Functional Living Program at General Charles Harker School

Function Living Space
  • New Town Press

    Functional Living Program at General Charles Harker School

    April 4, 2019

    WOOLWICH TWP. — A Functional Living Program for students with unique learning needs has been implemented at General Charles Harker School in Woolwich Township.

    The goal of the program is to teach students how to live an independent life on a daily basis through instruction and modeling. Goals for the students are organized into groups including dishes, laundry and clothing, housekeeping and chores, household mechanics, cooking, and kitchen. The goals for this program are based on The Assessment of Functional Living Skills Guide in conjunction with each student’s individual needs.

    This program is made possible through the collaboration of the SWSD Special Services Department, teachers, administrators, paraprofessionals and other staff members. Mrs. Jan Hill is the Special Education Teacher assigned to the program.

    According to Hill the implementation of the program is possible because of this team effort. Occupational Therapist Stephanie Sparks and Speech Therapist Lauren Ryan were instrumental in the planning.  Paraprofessionals Sonia Hamaty, Anne Dorety, and Crystal Thompson also play a key role in the program.

    In addition, donations of materials, appliances, and furniture made by staff and community members made it possible to create a realistic home living environment for the students to learn and practice skills.

    The idea of creating this program began with Hill’s experience teaching students with unique learning needs. She found that her students enjoyed hands on, practical tasks that show student success immediately.

    The immediate feedback of success resulted in the increase of confidence and pride shown in student work. After observing the students’ excitement, Hill began to think about how a Functional Living Program would create new learning opportunities for the students that teach real life skills.

    Hill spent time on research and observation of existing functional living programs. Next, she developed an outline of her vision for the new program.

    One main feature of the program at Harker School is a work area that is similar to an apartment.  Hill wanted the “apartment” to be as realistic as possible. A wish list of items needed to furnish the apartment was created and staff members were asked to donate the items. The SWSD staff responded generously by donating items and working on the construction of the area.

    The strength of the program became evident as soon as it began. New opportunities for learning both academic skills and life skills are being added regularly. One such addition is The Comet Cafe.

    The Comet Cafe is a coffee shop for staff members; students are required to use multiple skill sets while working in the Cafe. Students practice organizational and math skills while also developing communication skills.

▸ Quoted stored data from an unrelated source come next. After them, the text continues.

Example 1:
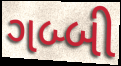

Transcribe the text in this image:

ગબ્બી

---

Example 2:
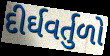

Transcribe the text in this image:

દીર્ઘવર્તુળો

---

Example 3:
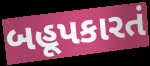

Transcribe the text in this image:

બહૂપકારતં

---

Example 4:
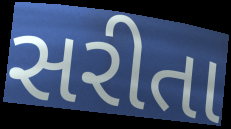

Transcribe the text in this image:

સરીતા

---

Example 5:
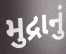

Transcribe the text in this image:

મુદ્રાનું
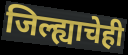
जिल्ह्याचेही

    When working in the Comet Cafe students need to communicate with their customers. This offers the perfect setting to use these skills in a real world setting.

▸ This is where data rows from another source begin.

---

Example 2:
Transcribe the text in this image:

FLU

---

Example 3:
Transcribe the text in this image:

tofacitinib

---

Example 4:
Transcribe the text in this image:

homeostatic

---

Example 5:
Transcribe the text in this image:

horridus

    As the program continues to evolve, Hill plans to add academic goals to the functional skills goals. Because each student’s learning goals are individualized, the flexibility to instruct students in the setting that best meets their own needs is necessary.

    Instruction for the academic goals can be addressed in either the functional setting or the individual one-to-one setting depending on what works best for each student. 

    The Functional Living Program at Harker School is just one example of how the Swedesboro-Woolwich School District is truly “A Community Dedicated to Inspiring Life-Long Learners.”